A's agree to 10-year lease to stay in Oakland

July 22, 2014 - 11:05 PM
Orioles Athletics Baseball

Former Oakland Athletic and Hall of Famer Rickey Henderson kisses a rose before laying it on the pitchers mound during a pre-game ceremony honoring the reunion of players from the 1989 world championship team prior to the baseball game against the Baltimore Orioles Saturday, July 19, 2014, in Oakland, Calif. (AP Photo/Ben Margot)

OAKLAND, Calif. (AP) — The Athletics have agreed to a 10-year lease extension to stay in Oakland, the team and city officials announced Tuesday.

After reviewing several modifications made by the Oakland City Council last week, team owner Lew Wolff said he agreed to the terms of the lease to keep the team playing at the Oakland Coliseum.

The deal must still be approved by the Alameda County Board of Supervisors on July 29. The board has previously announced its support.

The extension already has been approved by the board of the Oakland Alameda County Coliseum Authority, a government entity that oversees the coliseum. The deal is expected to bring in an estimated $20 million to the city and county.

"We appreciate the cooperation and efforts of Oakland city officials in this process and are optimistic that our negotiations have led to a fair and mutually-beneficial relationship," the A's said in a statement. "Most of all, we are happy for our great fans who, pending the county's vote, will know that the Oakland Athletics will continue to play its games at O.co Coliseum."

Oakland Mayor Jean Quan expressed a similar sentiment.

"We want to thank the team's ownership, our colleagues at the County of Alameda, our negotiators and everyone at the City of Oakland who has worked tirelessly on our shared priority of keeping the A's here at home," Quan said. "We're excited to head into the rest of the season with the best team and the best fans in baseball."

As part of the new lease, city leaders say the team agrees to stay in Oakland for at least two years and face a $1.6 million per year penalty if leave they before the lease is up. The deal also requires that the team engage in good faith discussions about building a new ballpark in Oakland.

Baseball Commissioner Bud Selig called the deal an important development in keeping the Athletics in Oakland over the long term.

"We had a few tough moments, but overall I sensed the last week it was going in the right direction," Selig said Tuesday while speaking in Pittsburgh. "I'm very pleased. It's one step, one important step, to overall solving that problem."

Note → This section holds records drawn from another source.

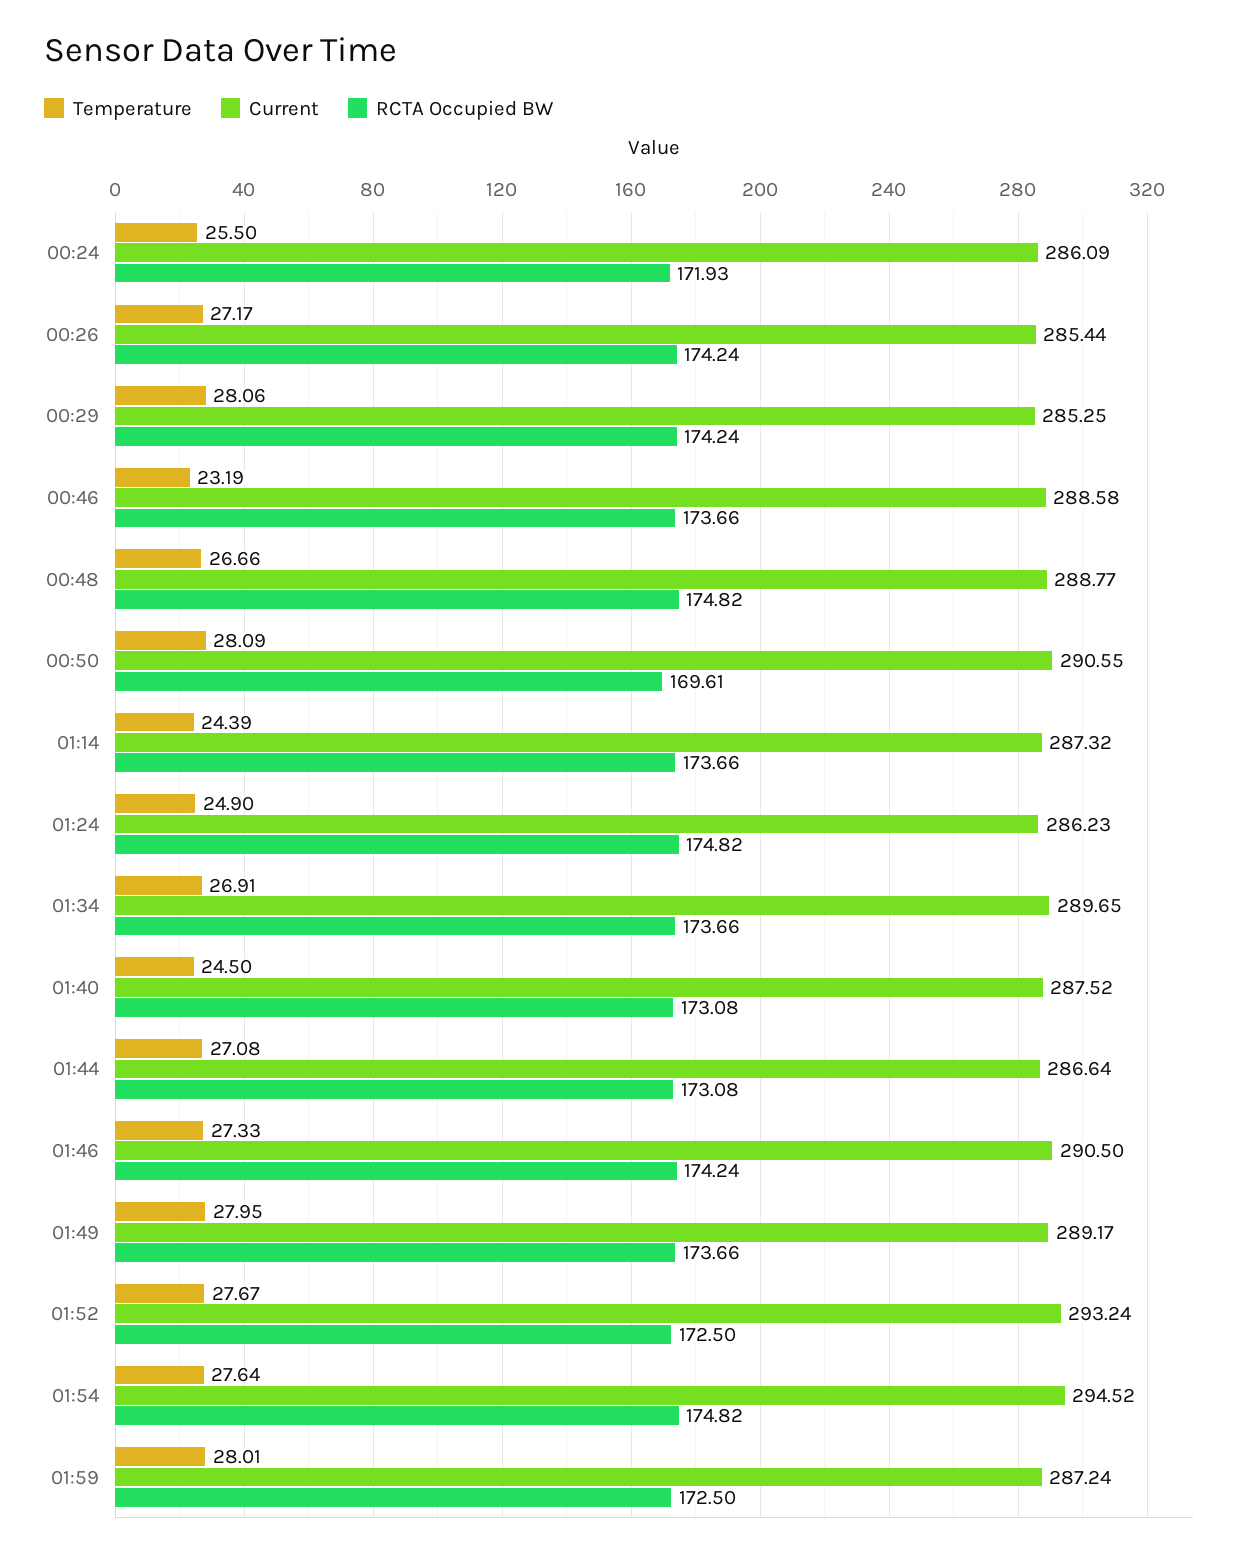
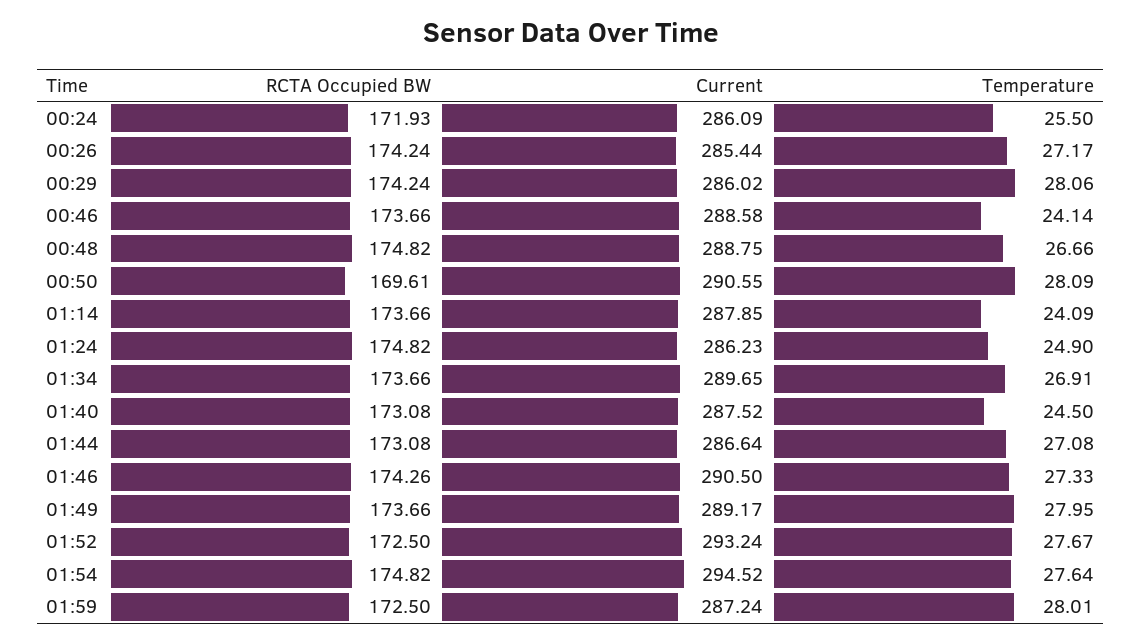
  {
    "Temperature": {
      "00:24": 25.5,
      "00:26": 27.17,
      "00:29": 28.06,
-     "00:46": 23.19,
+     "00:46": 24.14,
      "00:48": 26.66,
      "00:50": 28.09,
-     "01:14": 24.39,
+     "01:14": 24.09,
      "01:24": 24.9,
      "01:34": 26.91,
      "01:40": 24.5,
      "01:44": 27.08,
      "01:46": 27.33,
      "01:49": 27.95,
      "01:52": 27.67,
      "01:54": 27.64,
      "01:59": 28.01
    },
    "Current": {
      "00:24": 286.09,
      "00:26": 285.44,
-     "00:29": 285.25,
+     "00:29": 286.02,
      "00:46": 288.58,
-     "00:48": 288.77,
+     "00:48": 288.75,
      "00:50": 290.55,
-     "01:14": 287.32,
+     "01:14": 287.85,
      "01:24": 286.23,
      "01:34": 289.65,
      "01:40": 287.52,
      "01:44": 286.64,
      "01:46": 290.5,
      "01:49": 289.17,
      "01:52": 293.24,
      "01:54": 294.52,
      "01:59": 287.24
    },
    "RCTA Occupied BW": {
      "00:24": 171.93,
      "00:26": 174.24,
      "00:29": 174.24,
      "00:46": 173.66,
      "00:48": 174.82,
      "00:50": 169.61,
      "01:14": 173.66,
      "01:24": 174.82,
      "01:34": 173.66,
      "01:40": 173.08,
      "01:44": 173.08,
-     "01:46": 174.24,
+     "01:46": 174.26,
      "01:49": 173.66,
      "01:52": 172.5,
      "01:54": 174.82,
      "01:59": 172.5
    }
  }

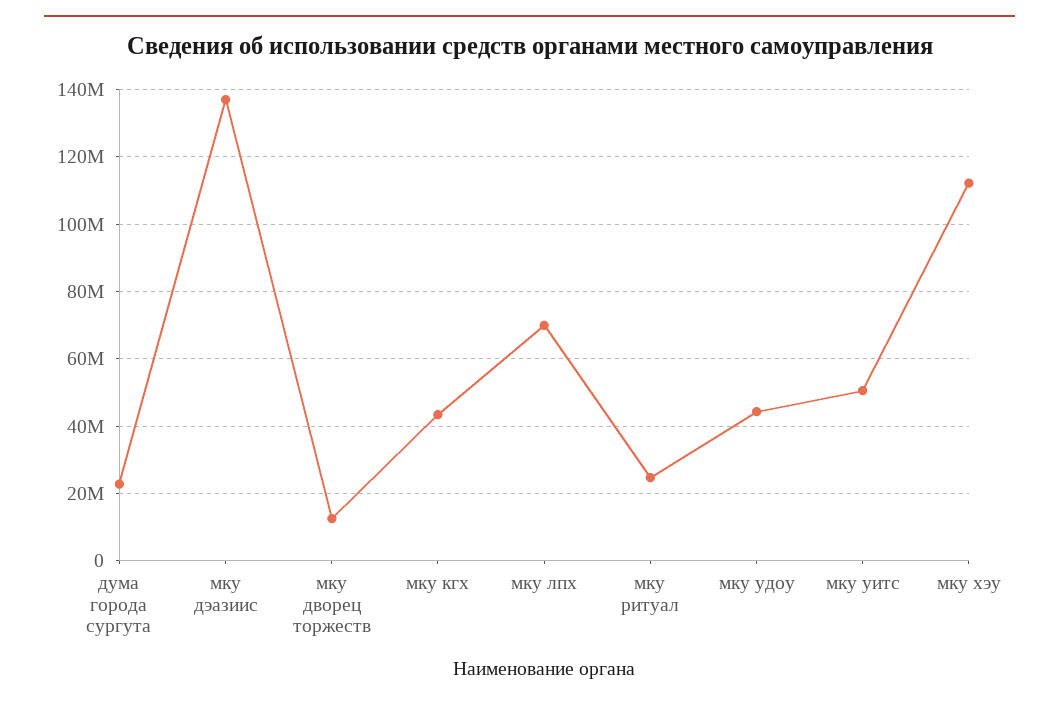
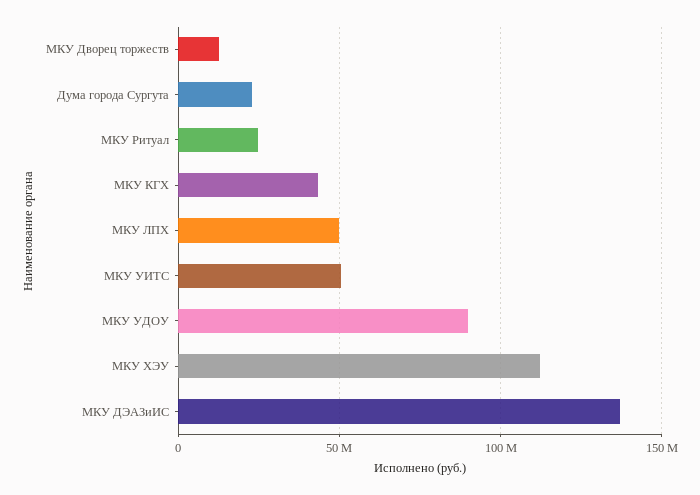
  {
    "дума города сургута": 22000000,
    "мку дэазиис": 138000000,
    "мку дворец торжеств": 12000000,
    "мку кгх": 44000000,
-   "мку лпх": 70000000,
+   "мку лпх": 50000000,
    "мку ритуал": 24000000,
-   "мку удоу": 44000000,
+   "мку удоу": 90000000,
    "мку уитс": 50000000,
    "мку хэу": 112000000
  }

The Coliseum has hosted the A's since 1968, but the facility has recently had sewage and lighting problems. The team, which currently has the best record in Major League Baseball, and the city had been in bitter negotiations over the terms of a new deal before inching closer to an agreement in recent weeks.

"We know we're going to be here for a while, so that's a good thing," A's manager Bob Melvin said before opening a three-game series against Houston. "It had so many twists and turns and plots to it, I think everybody really kind of tuned it out as far as the players go. You just assume you're going to play here regardless, but to actually have it done I think is a good thing."

City Council President Pro Tem Rebecca Kaplan, who represents the city on the Coliseum Authority, said she's thrilled the A's will remain in town. Kaplan said she called Wolff when it appeared that the team was annoyed with the city council's minor changes to the deal.

"That night, I called and asked that he at least look at it," Kaplan said. "I'm glad that he did, and I couldn't be more pleased that we have a deal."

Wolff praised Alameda County Supervisor Scott Haggerty "for being so helpful during this process, as well as in other endeavors. We appreciate that he has always seen the big picture."